Eye-head, vestibular, and balance integration:
The eyes, vestibular system, and neck are deeply connected. A complete evaluation should consider whether neck movement affects visual control, whether visual demand affects neck symptoms, and whether balance changes when head position, visual input, or surface stability changes.
This does not mean every dizzy patient has a neck problem. It means dizziness should be evaluated as a systems problem.

With current technological advances, ALL of this testing is readily available, and affordable.
The Structure + Function Model
The most useful clinical model is not structure alone. It is not function alone.
It is the relationship between the two.
Structural data may include:
joint angles
facet slope
C0–C1 architecture
C1–C2 spacing
joint congruency
degenerative remodeling
asymmetry
positional change
evidence of altered loading
Functional data may include:
range of motion
joint position error
fine motor control
eye tracking
vestibular findings
balance testing
postural sway
symptom provocation
response to movement
response to loading or unloading
The central question becomes:
Does the patient’s function match their structure?

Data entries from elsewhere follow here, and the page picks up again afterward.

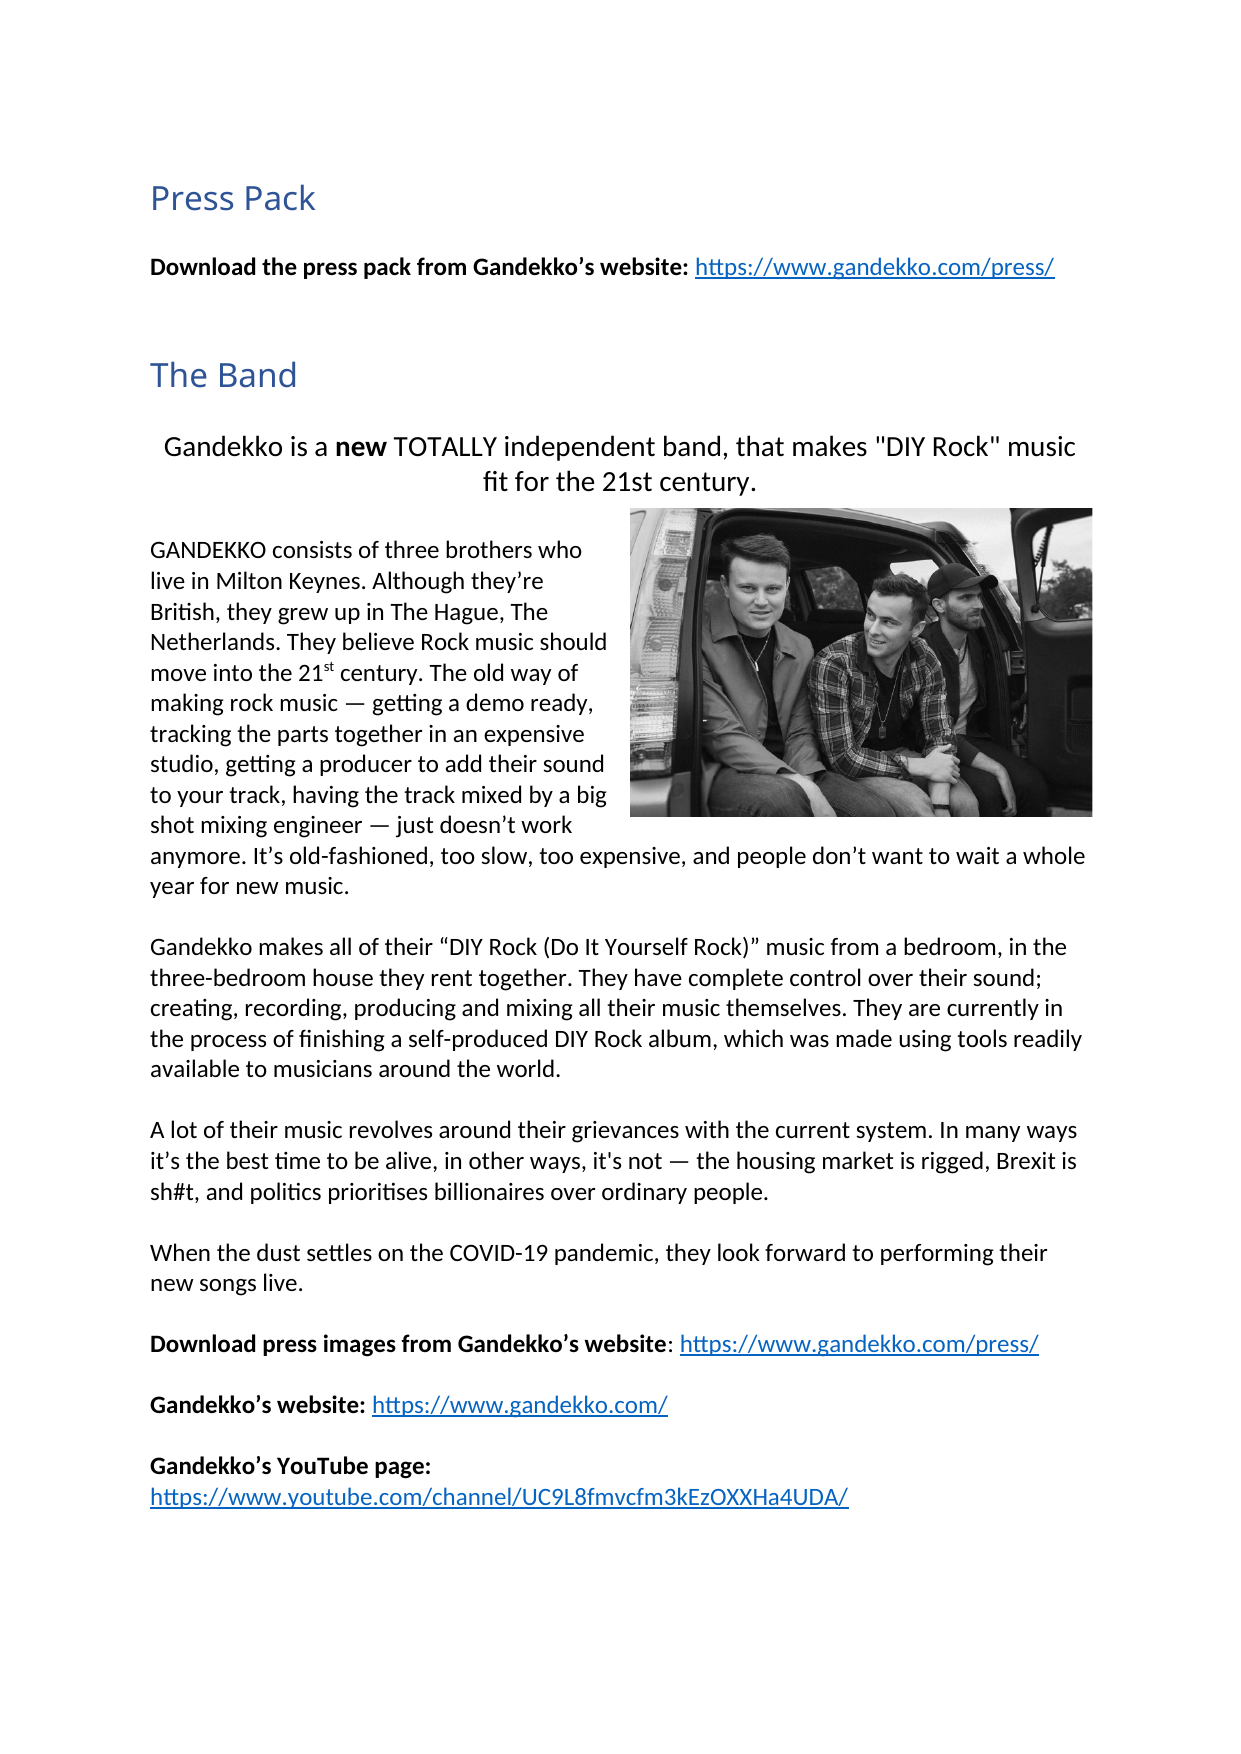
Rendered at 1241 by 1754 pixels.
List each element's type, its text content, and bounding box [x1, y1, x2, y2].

subtitle The Band [150, 352, 1090, 397]
text Gandekko is a new TOTALLY independent band, that makes "DIY Rock" music fit for the 21st century. [150, 428, 1090, 499]
text Gandekko makes all of their “DIY Rock (Do It Yourself Rock)” music from a bedroom, in the three-bedroom house they rent together. They have complete control over their sound; creating, recording, producing and mixing all their music themselves. They are currently in the process of finishing a self-produced DIY Rock album, which was made using tools readily available to musicians around the world. [150, 931, 1090, 1084]
text GANDEKKO consists of three brothers who live in Milton Keynes. Although they’re British, they grew up in The Hague, The Netherlands. They believe Rock music should move into the 21st century. The old way of making rock music — getting a demo ready, tracking the parts together in an expensive studio, getting a producer to add their sound to your track, having the track mixed by a big shot mixing engineer — just doesn’t work anymore. It’s old-fashioned, too slow, too expensive, and people don’t want to wait a whole year for new music. [150, 535, 1090, 901]
text Download press images from Gandekko’s website: https://www.gandekko.com/press/ [150, 1328, 1090, 1359]
text When the dust settles on the COVID-19 pandemic, they look forward to performing their new songs live. [150, 1237, 1090, 1298]
text A lot of their music revolves around their grievances with the current system. In many ways it’s the best time to be alive, in other ways, it's not — the housing market is rigged, Brexit is sh#t, and politics prioritises billionaires over ordinary people. [150, 1114, 1090, 1206]
text Download the press pack from Gandekko’s website: https://www.gandekko.com/press/ [150, 251, 1090, 281]
text Gandekko’s YouTube page: https://www.youtube.com/channel/UC9L8fmvcfm3kEzOXXHa4UDA/ [150, 1450, 1090, 1511]
subtitle Press Pack [150, 175, 1090, 220]
text Gandekko’s website: https://www.gandekko.com/ [150, 1389, 1090, 1420]
picture [630, 508, 1093, 817]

A structural finding alone does not prove causation. A functional finding alone does not prove causation. But when structure, function, history, and symptom behavior all point in the same direction, the clinical picture becomes clearer.
Signs the Upper Cervical Spine May Be Part of Your Pattern
The upper neck may deserve closer evaluation if you experience:
pain at the base of the skull
headaches that start in the neck
one-sided head or neck pain
head pressure with neck movement
dizziness associated with neck pain
symptoms after whiplash or concussion
difficulty turning your head one direction
visual strain with neck tension
motion sensitivity in stores or traffic
balance problems that worsen with head movement
neck tightness that keeps returning despite stretching
headaches that have not responded well to standard care
These findings do not prove the neck is the only cause.
They suggest the neck should be evaluated as part of the system.
A Better Question Leads to Better Care
The upper cervical spine is not a simple hinge. It is a three-dimensional mechanical and sensory system.
The shape of the joints matters. The way the joints move matters. The way the brain senses the neck matters. The way the eyes, vestibular system, and neck coordinate matters.
For patients with chronic upper neck pain, headaches, cervicogenic headache, dizziness, imbalance, or motion sensitivity, the most useful question is not:
Is something out of place?
The better question is:
Has anyone actually measured how your upper neck is built, how it moves, and how well your brain controls it?
That is the level of evaluation these symptoms deserve.